By Fr Andy Hamilton SJ. This piece was first published by Jesuit Social Services on their blog. Above picture taken during CAPSA-coordinated delegation to PNG – The Bomana Immigration Detention Centre, Port Moresby, where a number of men in need of medical treatment are detained.

To a casual observer the repeal of the Medevac legislation may seem to be unimportant.  It touches less than 550 people on Nauru and Papua New Guinea, some of whom will find their way to medical treatment in Australia anyway.

Those facts that may suggest its insignificance, however, also show why it was so damaging, disgraceful and shameful. It was damaging because it means that patients with serious illness that cannot be addressed on Nauru and Papua New Guinea will face further delay. The repeal will also have a serious impact on those already suffering from mental illness.

The Repeal is disgraceful because the suffering of the people held on Nauru and Papua New Guinea has arisen precisely out of an immoral, cruel and unreasonable Australian Government policy. Immoral, because their lives and health have been treated as expendable in order to deter other people from coming to Australia by boat. Cruel, because their suffering is not the accidental consequence of that policy but central to its effectiveness as a deterrent.  And irrational, because the measures in place to deter people from making their way by boat to seek protection have already proved effective. Their suffering is Australia’s fault.

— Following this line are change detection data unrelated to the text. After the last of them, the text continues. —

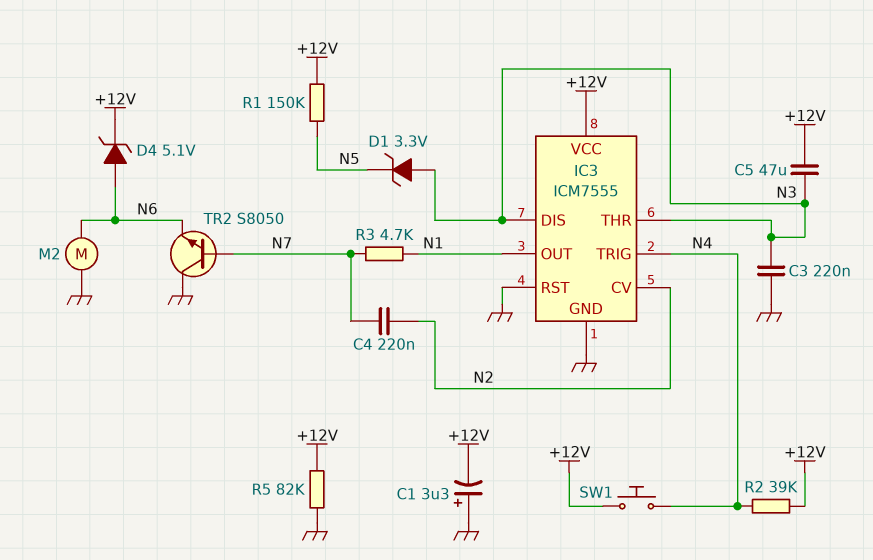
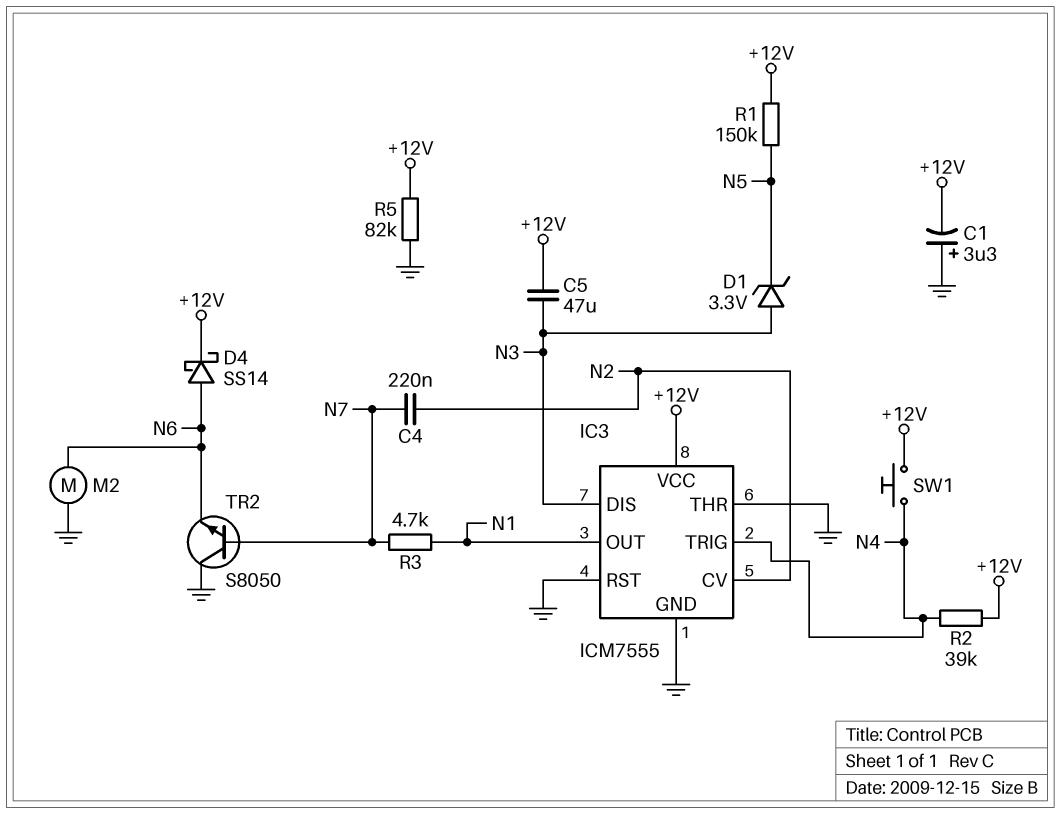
C3: 220nF (GND, N3) -> none
D4: zener 5.1V (A N6, K +12V) -> schottky SS14 (A N6, K +12V)
IC3 pin THR: N3 -> GND

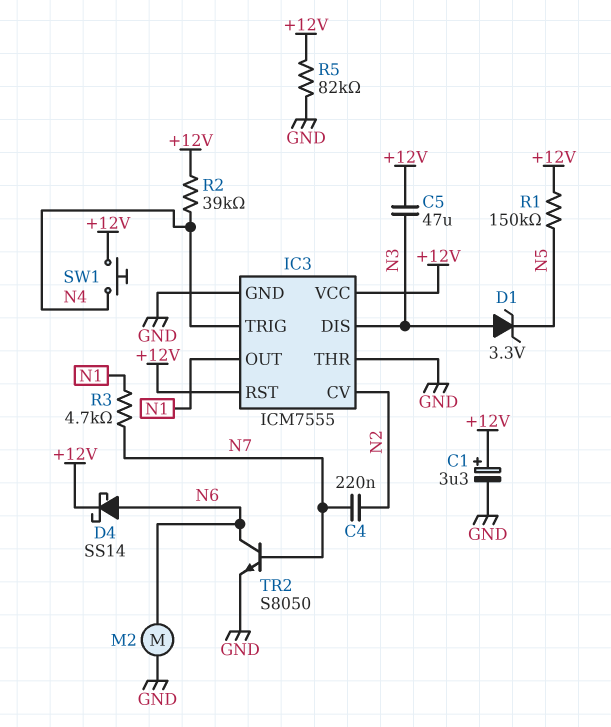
C1: 3.3uF (plus GND, minus +12V) -> 3.3uF (plus +12V, minus GND)
IC3 pin RST: GND -> +12V
TR2: NPN S8050 (B N7, C GND, E N6) -> NPN S8050 (B N7, C N6, E GND)

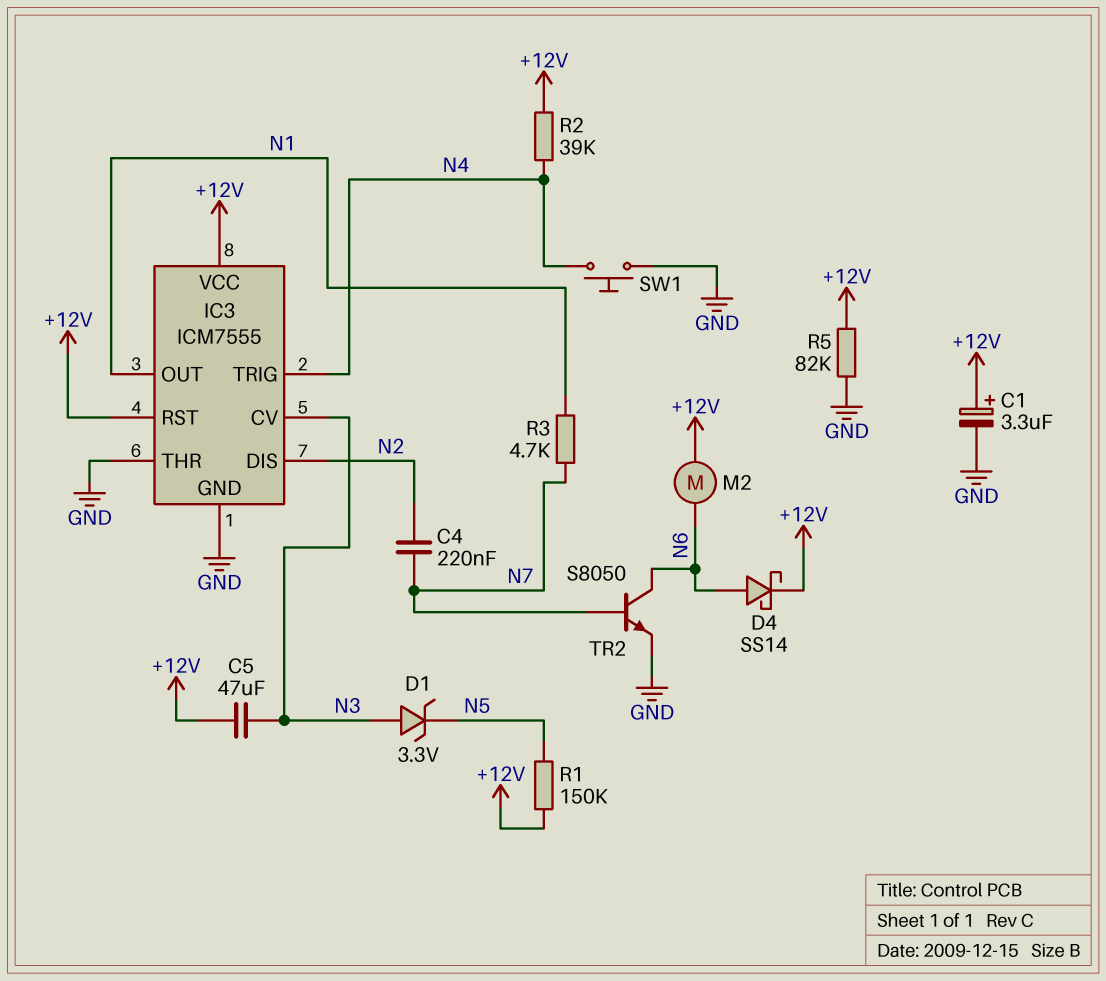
IC3 pin CV: N2 -> N3
IC3 pin DIS: N3 -> N2
M2: motor (GND, N6) -> motor (+12V, N6)
SW1: button (+12V, N4) -> button (GND, N4)

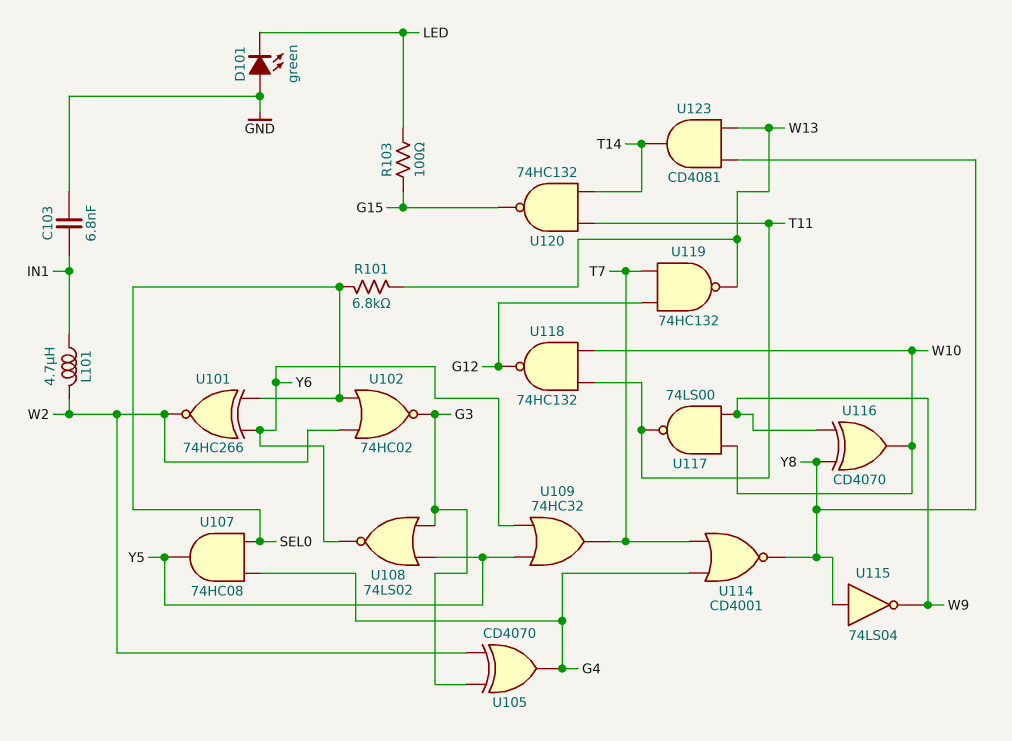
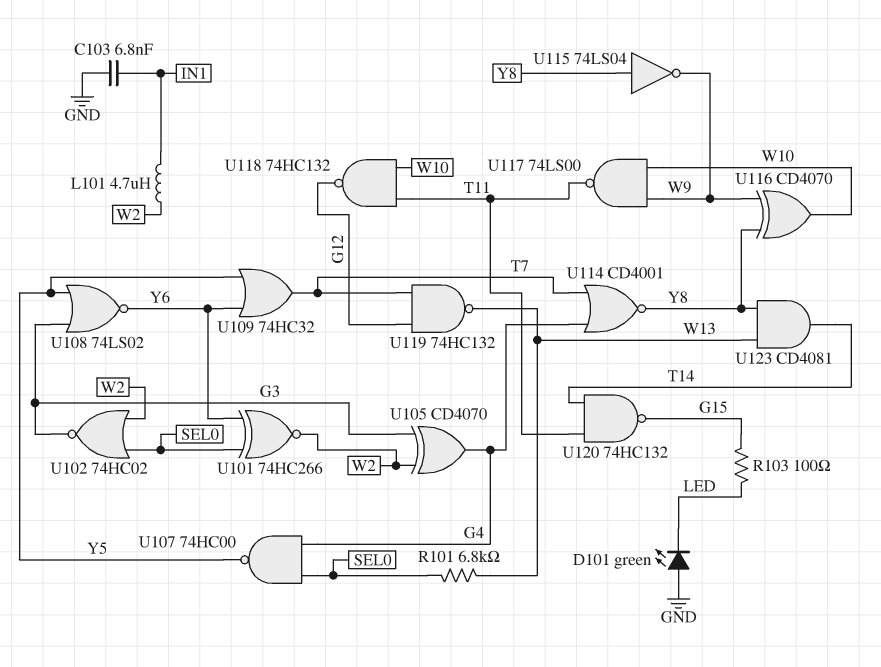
U107: AND 74HC08 (in G4, in SEL0, out Y5) -> NAND 74HC00 (in G4, in SEL0, out Y5)

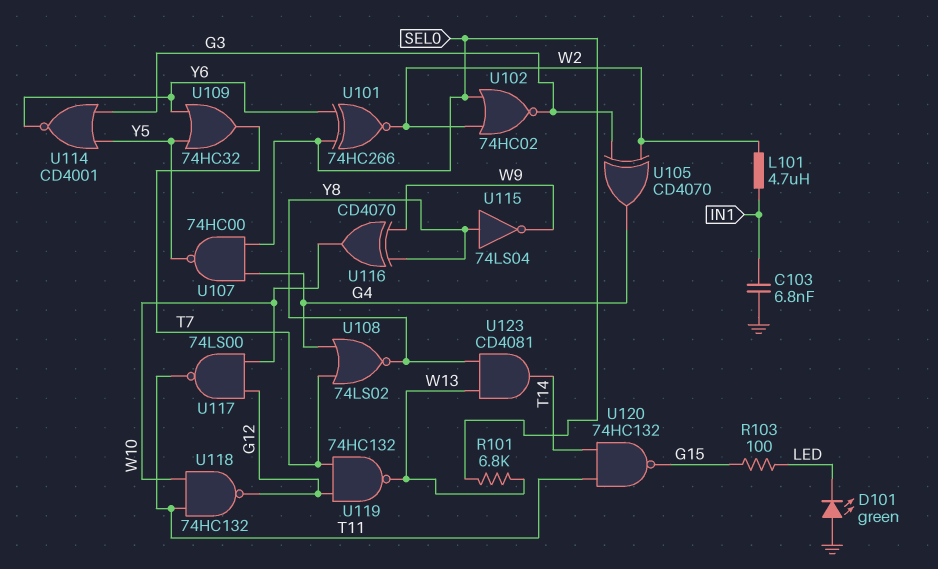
U108: NOR 74LS02 (in G3, in Y5, out Y6) -> NOR 74LS02 (in G4, in T7, out Y8)
U114: NOR CD4001 (in G4, in T7, out Y8) -> NOR CD4001 (in G3, in Y5, out Y6)
U117: NAND 74LS00 (in W9, in W10, out T11) -> NAND 74LS00 (in G12, in W10, out T11)

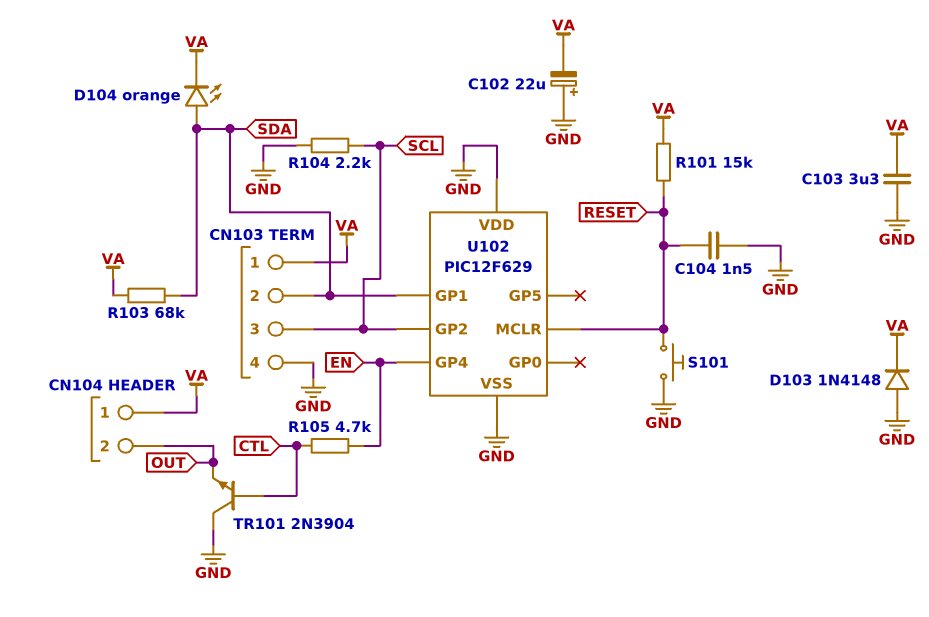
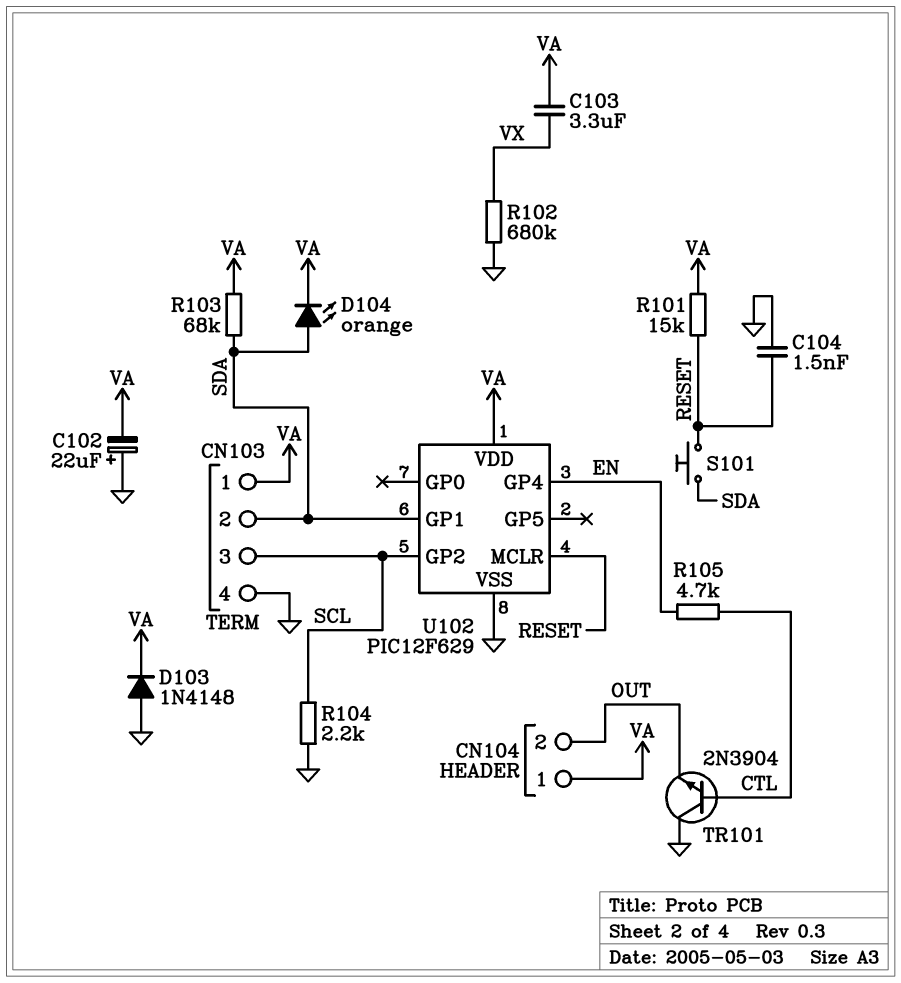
C103: 3.3uF (GND, VA) -> 3.3uF (VA, VX)
R102: none -> 680k (GND, VX)
S101: button (GND, RESET) -> button (RESET, SDA)
U102 pin VDD: GND -> VA

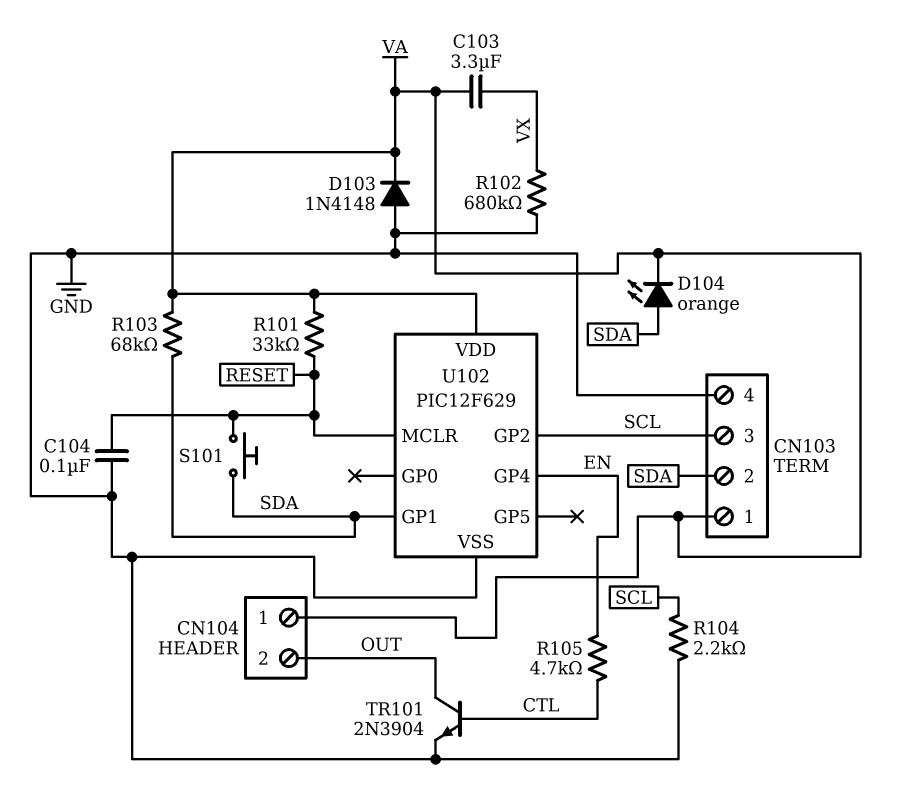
C102: 22uF (plus GND, minus VA) -> none
C104: 1.5nF (GND, RESET) -> 100nF (GND, RESET)
R101: 15k (RESET, VA) -> 33k (RESET, VA)
TR101: NPN 2N3904 (B CTL, C GND, E OUT) -> NPN 2N3904 (B CTL, C OUT, E GND)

The repeal is also shameful. It has stripped the benign mask from the Australian treatment of minorities to reveal a vindictiveness foreign to our sense of ourselves as a nation. There was no need to repeal Medevac. The lives of people languishing on Nauru and Papua New Guinea had already been laid low. The passion with which the Government pursued the review recalls the fury with which a mob sticks the boot into someone already on the floor. It was an expression of power and rage at being thwarted.

We Australians are better than that. We may not be able to show directly our solidarity with our fellow human beings left on Nauru and Papua New Guinea. Doctors, lawyers and social workers, however, are still giving their time to tend the wounds of sick people there, still working to bring them to Australia. They deserve our help.